SAN FRANCISCO (CBS.MW) -- A fivefold increase in margin debt at 
Nasdaq member firms prompted market data provider TrimTabs.com to 
warn Wednesday that "the bubble is back" in U.S. stocks. Margin debt 
rose to $26 billion at July 31 from $5.1 billion at Dec. 31 -- adding 
$19 billion in June and July alone. That figure represents 15 percent 
of the total outstanding, compared to 7.1 percent in March 2000. 
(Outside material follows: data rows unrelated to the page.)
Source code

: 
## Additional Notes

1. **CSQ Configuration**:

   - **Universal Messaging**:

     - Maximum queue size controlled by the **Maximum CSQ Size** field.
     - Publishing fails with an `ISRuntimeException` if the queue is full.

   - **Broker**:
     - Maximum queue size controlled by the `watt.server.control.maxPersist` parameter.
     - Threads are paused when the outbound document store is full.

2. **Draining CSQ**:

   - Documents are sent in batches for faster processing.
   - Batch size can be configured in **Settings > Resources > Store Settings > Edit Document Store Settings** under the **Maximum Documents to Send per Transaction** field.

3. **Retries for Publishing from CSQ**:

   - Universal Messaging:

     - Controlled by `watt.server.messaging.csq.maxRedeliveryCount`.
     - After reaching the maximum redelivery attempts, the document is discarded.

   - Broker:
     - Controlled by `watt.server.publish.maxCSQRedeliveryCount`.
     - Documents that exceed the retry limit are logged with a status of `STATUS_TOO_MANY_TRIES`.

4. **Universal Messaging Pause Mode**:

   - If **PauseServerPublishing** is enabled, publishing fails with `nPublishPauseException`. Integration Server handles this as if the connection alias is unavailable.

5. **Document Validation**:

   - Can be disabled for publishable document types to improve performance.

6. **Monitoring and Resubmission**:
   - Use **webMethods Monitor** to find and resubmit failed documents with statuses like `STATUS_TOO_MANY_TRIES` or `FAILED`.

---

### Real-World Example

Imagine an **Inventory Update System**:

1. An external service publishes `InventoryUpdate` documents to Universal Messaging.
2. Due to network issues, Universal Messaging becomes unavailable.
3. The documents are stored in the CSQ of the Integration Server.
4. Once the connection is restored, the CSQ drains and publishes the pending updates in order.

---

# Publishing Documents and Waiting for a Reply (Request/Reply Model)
TrimTabs' warning follows regulatory agency NASD's investor alert 
Monday that trading "on margin" is up 25 percent year-to-date and 
many investors may underestimate the risks. The NASD alert suggests 
that Nasdaq members are being required to tighten margin rules after 
a period of relaxation, TrimTabs said. "When a loosening becomes a 
tightening, the affected stocks collapse. That is in part what 
happened in early 2000 when the Nasdaq tightened margin requirements 
on some of the more aggressive stocks."




--- In amibroker@xxxxxxxxxxxxxxx, Yuki Taga <yukitaga@xxxx> wrote:
> This from today's Nihon Keizai Shimbun:
> 
> > With the unrealized profit/loss rate of shares bought in margin
> > trading by individuals having widened to a negative double-digit
> > percentage, those traders are becoming less and less prepared to
> > accept risks, observers note.
> 
> Now ordinarily, you might think this is a stunning statistic given
> the 225's advance since April, but there is a mitigating fact you 
may
> not know (and which the article doesn't explain, either): Margin
> contracts in Tokyo are for a *maximum* term of 6 months. The 
position
> can be "rolled over", but you have to actually close it and open a
> new one by the six month term. So, nobody is sitting on any
> *original* long positions opened more than 6 months ago; most of 
them
> would have had to take profits and reestablish new positions, or 
will
> soon be forced to do so. Therefor, a lot of margined profit has been
> taken off the table (or rolled over into new positions with
> substantially less paper profit, if any), and that may account
> somewhat for the dismal retail balance right now.
> 
> But still, that percentage is really dismal. ^^_^^  It means to me
> that the average retail margin position being held right now was
> established somewhere not too far from the very top of the current
> formation. In any case, Mr. Margin Call is going to be paying some 
of
> these folks a visit in the near future, and the market has a 
terrible
> record of coming to the rescue of these folks. Quite the contrary,
> here is the news in our big financial paper; who do you think might
> be getting ready to take advantage of this?  A sharp drop from here,
> even temporary, would blow a lot of longs out. A quick return and
> then another drop to the same level (say below 9800) would probably
> push a lot more over the cliff who didn't jump the first time.
> 
> Anyone know what the margin balances look like in the US these days?